## REQUIREMENT
Go through the entries below and tally the lines containing the string "stored"; report only the tally.

————————

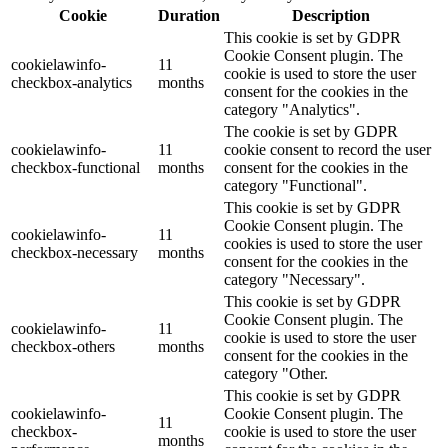
This website uses cookies to improve your experience while you
navigate through the website. Out of these, the cookies that are
categorized as necessary are stored on your browser as they are
essential for the working of basic functionalities of the website. We
also use third-party cookies that help us analyze and understand how
you use this website. These cookies will be stored in your browser
only with your consent. You also have the option to opt-out of these
cookies. But opting out of some of these cookies may affect your
browsing experience.
Necessary
Necessary
Always Enabled
Necessary cookies are absolutely essential for the website to
function properly. These cookies ensure basic functionalities and
security features of the website, anonymously.
Cookie
Duration
Description
This cookie is set by GDPR
Cookie Consent plugin. The
cookielawinfo-
11
cookie is used to store the user
checkbox-analytics
months
consent for the cookies in the
category "Analytics".
The cookie is set by GDPR
cookielawinfo-
11
cookie consent to record the user
checkbox-functional
months
consent for the cookies in the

————————

## SOLUTION FOR THIS EXERCISE
2